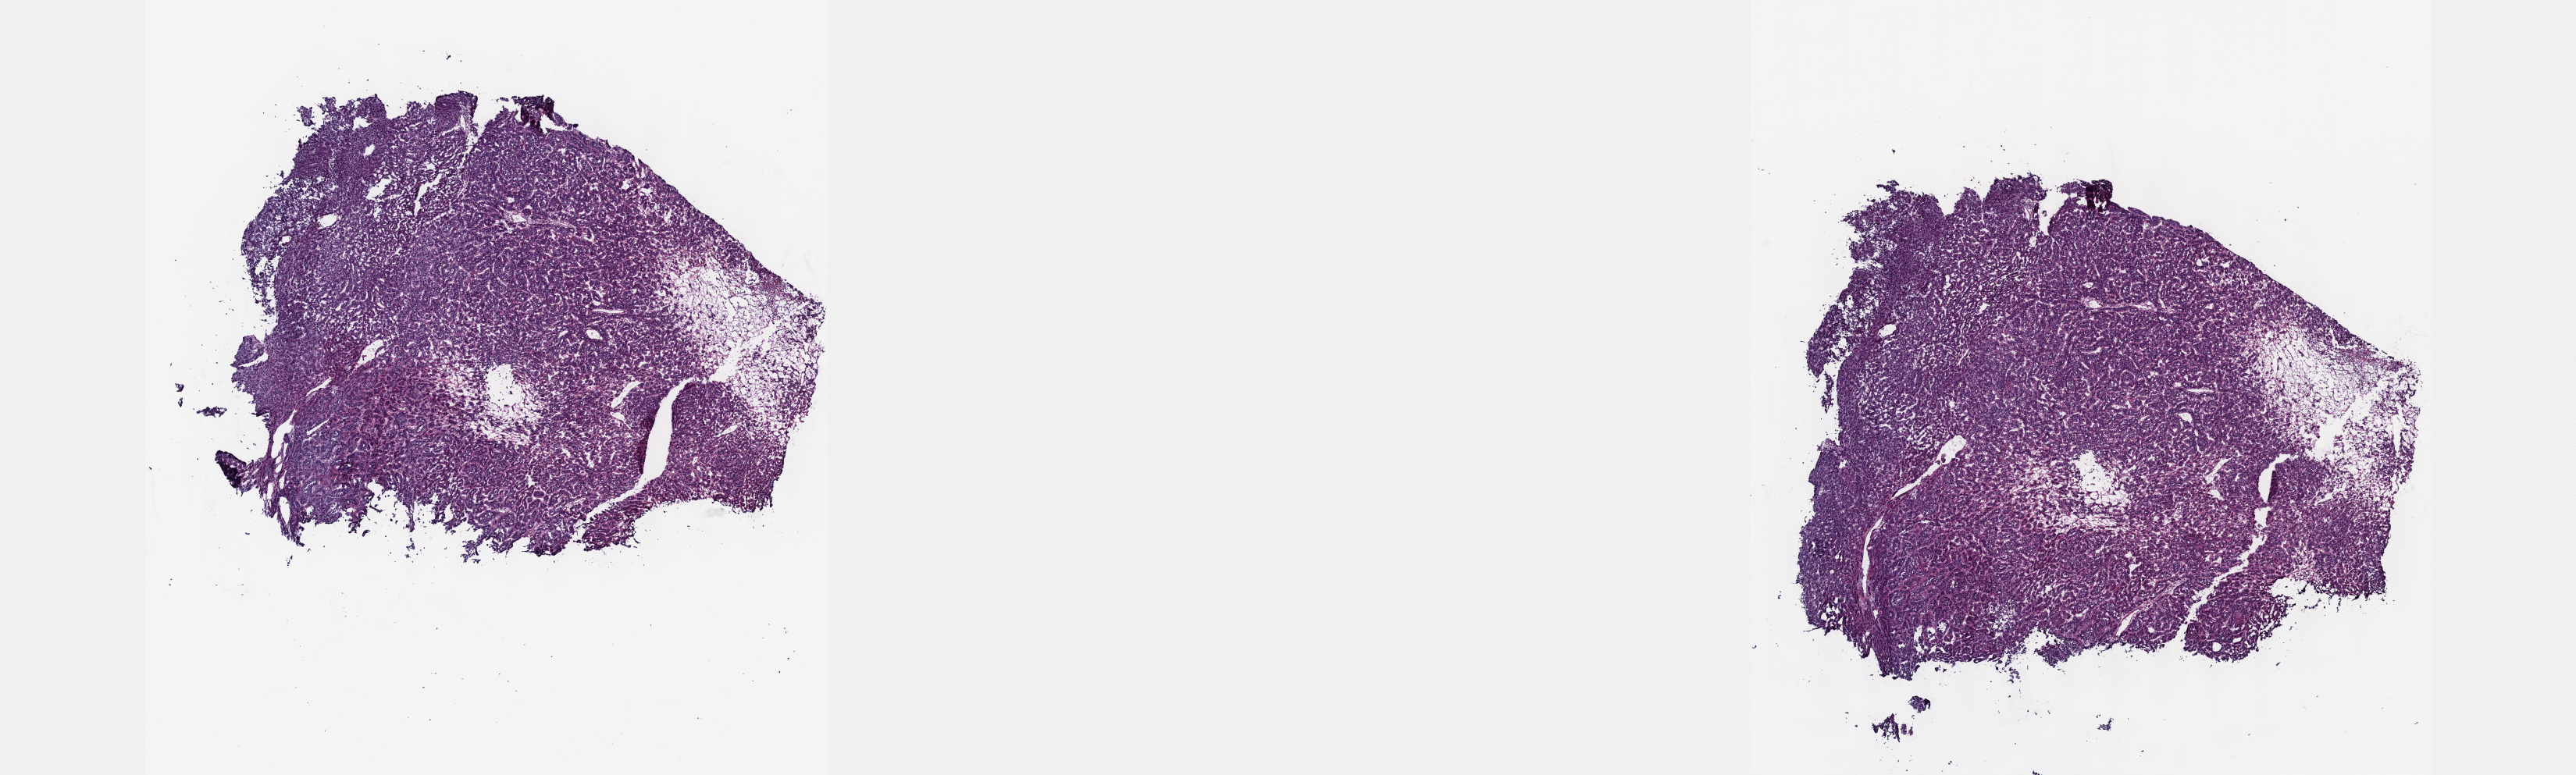
Whole-slide histology image, H&E, whole scanned area (about 26.7 x 8.0 mm, slide scanned at 40x) shown as a low-resolution overview, frozen section from the top of the tissue portion, sample: primary tumour, liver. Female, age 59 years at initial diagnosis. Histologic grade: G3 (poorly differentiated). Slide review estimates, as recorded: tumour cells 100%, tumour nuclei 80%, normal cells 0%, stromal cells 0%, necrosis 0%. Infiltration values recorded for this section: lymphocyte infiltration 2%, monocyte infiltration 0%, neutrophil infiltration 0%.
TNM: T3a N0 M0. AJCC pathologic stage: IIIA (7th edition). Pathologic diagnosis: Hepatocellular carcinoma, NOS.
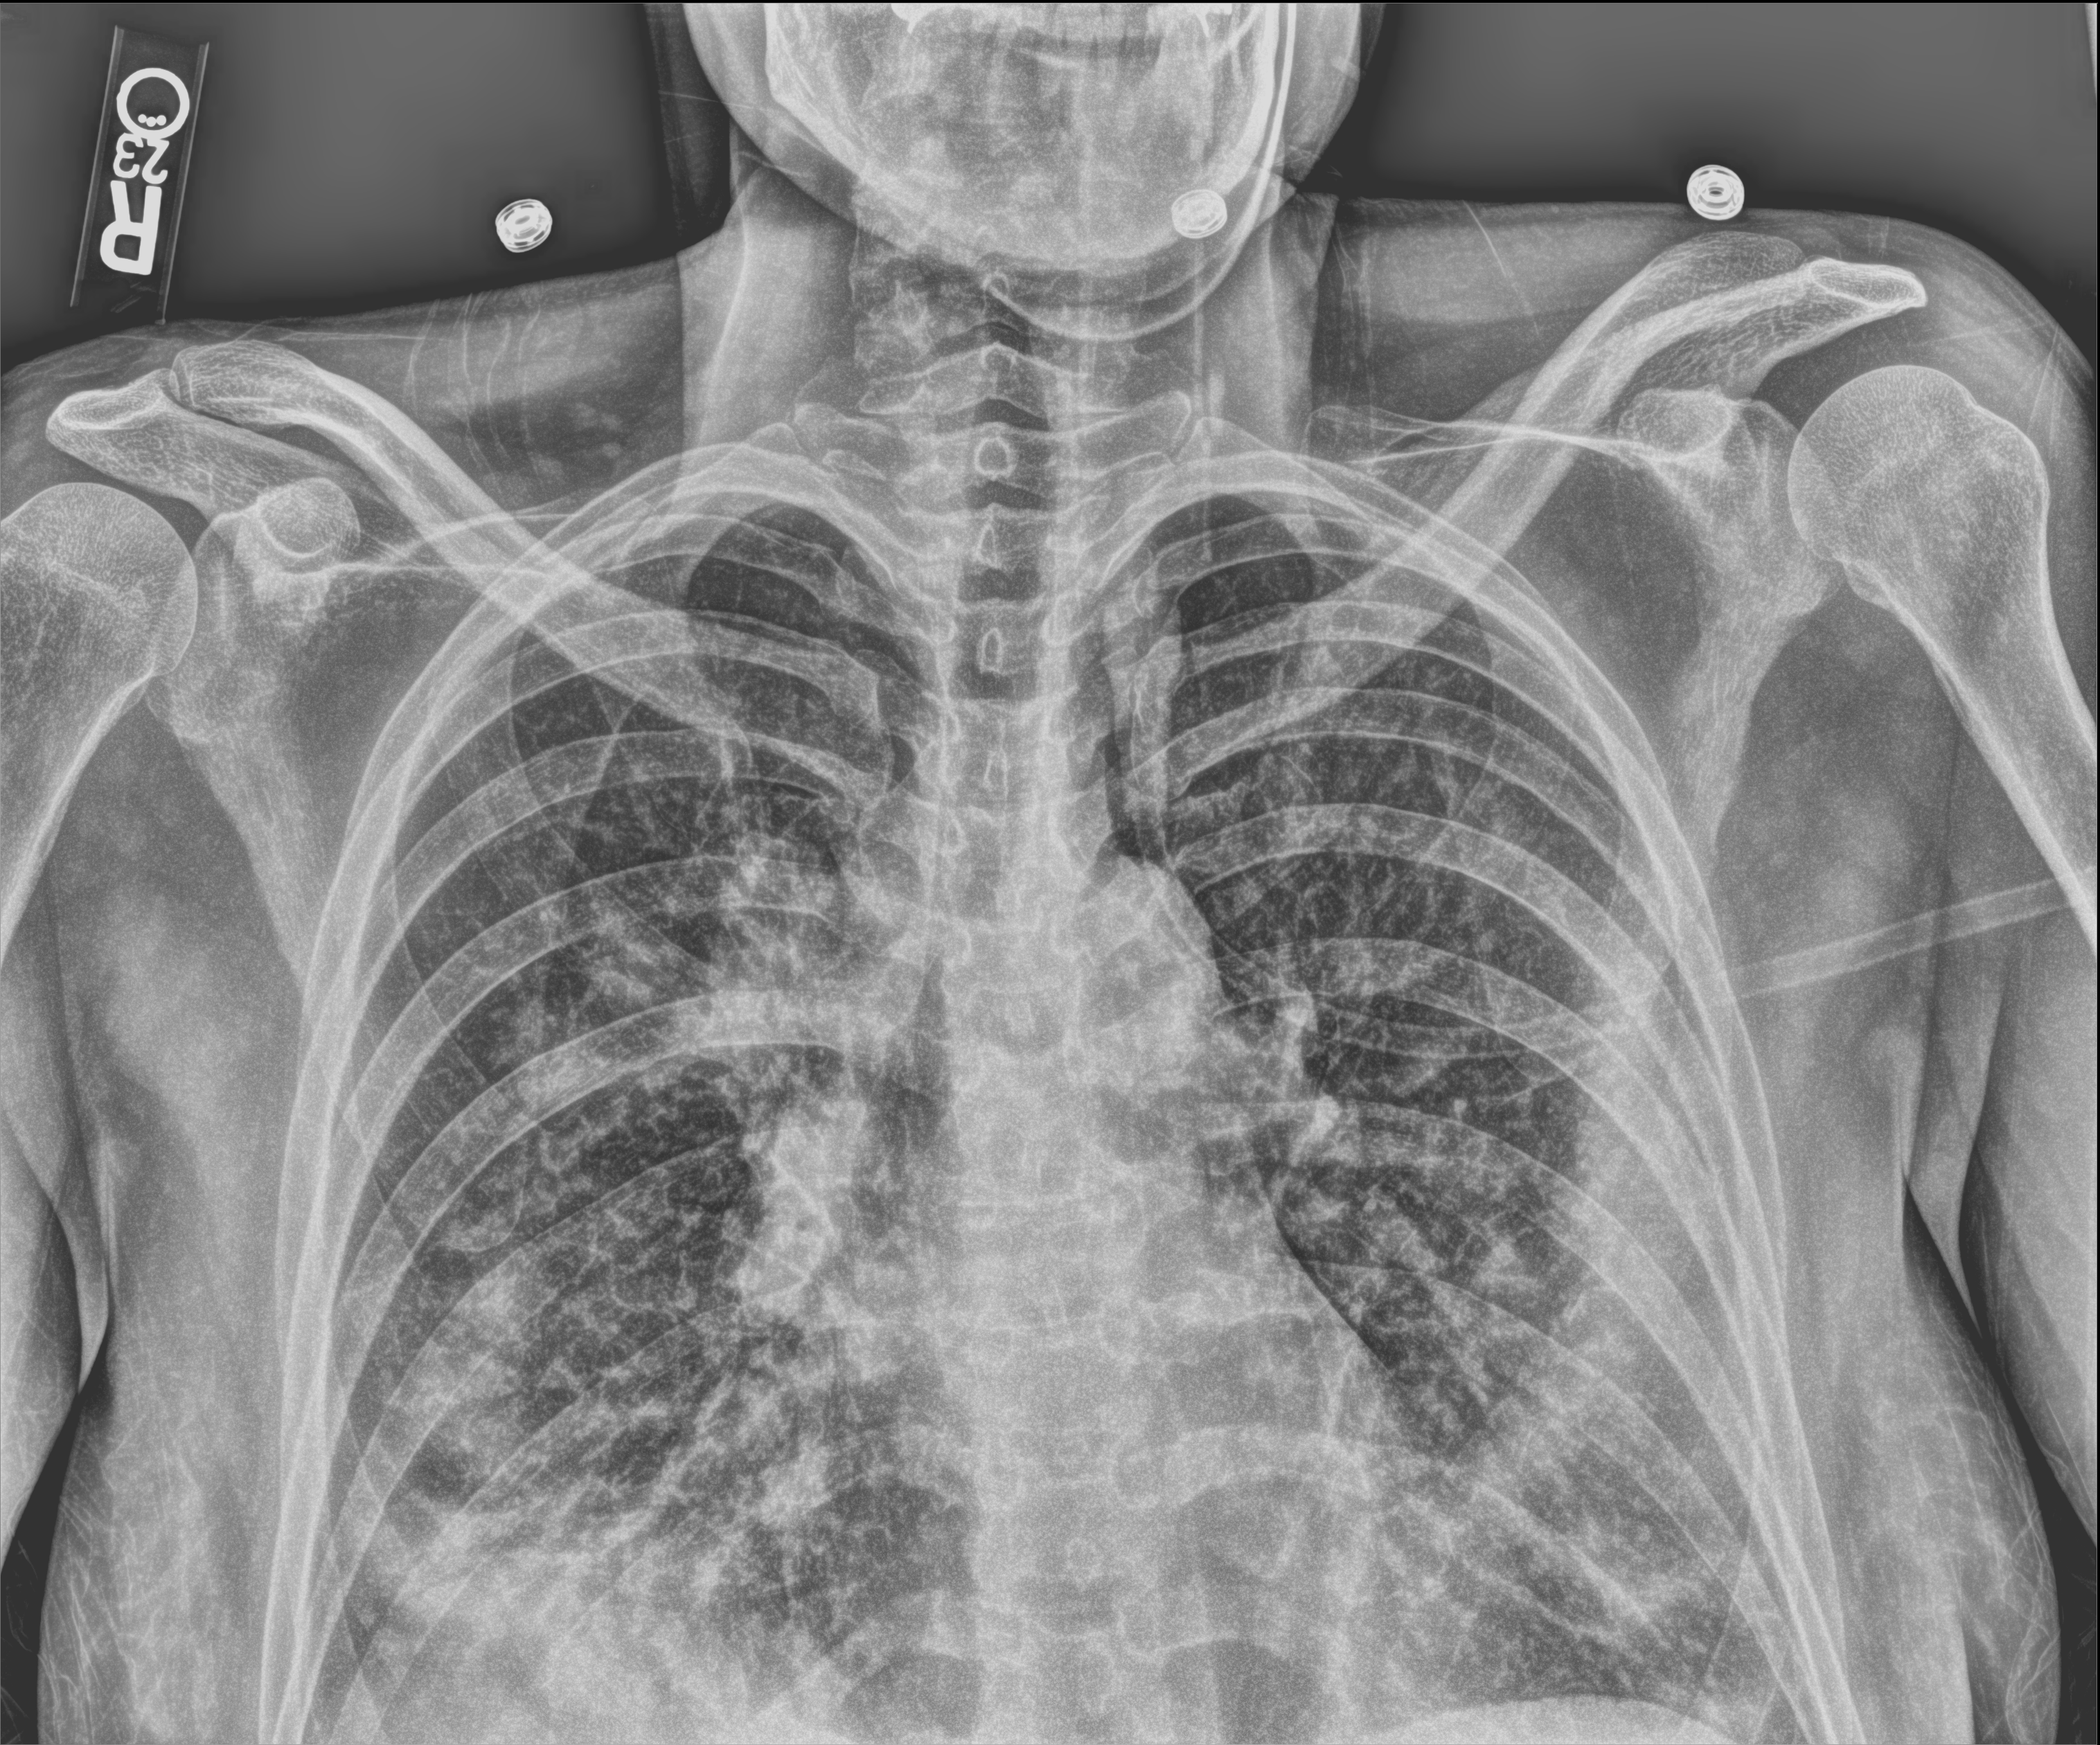
Bedside chest radiograph (computed radiography), anteroposterior (AP) projection. Patient hospitalised with COVID-19; female, aged 18–59 years.
Hospital-stay facts (about this admission, not read from this image; timing relative to this image not recorded): admitted to intensive care during this hospital stay: yes.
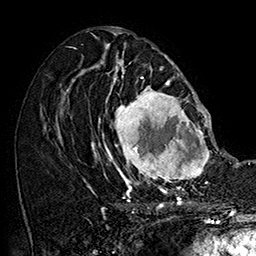
Breast MRI (dynamic contrast-enhanced), one axial slice; position 81 of 160 along the scan axis; cropped to one breast; dynamic contrast-enhanced series, time point 2 of 7 at this slice position (early post-contrast); 1.5 T; TE 2.8 ms, TR 5.4 ms; 1 mm slice thickness; 256 × 256 image matrix. Female patient.
Outlined on this slice (semi-automatic segmentation, software-assisted and operator-edited):
- enhancing-tissue mask used for the functional tumour volume (all voxels passing the contrast-enhancement thresholds inside the analysis volume; usually the tumour): bounding box [x1, y1, x2, y2] px = [102, 77, 212, 187]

WORK TO BE COMPLETED:
Only lines holding the word "about" are wanted here; copy each from the listing.

RESPONSE BOX:
Whole-slide histology image, H&E, whole scanned area (about 26.7 x 8.0 mm, slide scanned at 40x) shown as a low-resolution overview, frozen section from the top of the tissue portion, sample: primary tumour, liver. Female, age 59 years at initial diagnosis. Histologic grade: G3 (poorly differentiated). Slide review estimates, as recorded: tumour cells 100%, tumour nuclei 80%, normal cells 0%, stromal cells 0%, necrosis 0%. Infiltration values recorded for this section: lymphocyte infiltration 2%, monocyte infiltration 0%, neutrophil infiltration 0%.
Hospital-stay facts (about this admission, not read from this image; timing relative to this image not recorded): admitted to intensive care during this hospital stay: yes.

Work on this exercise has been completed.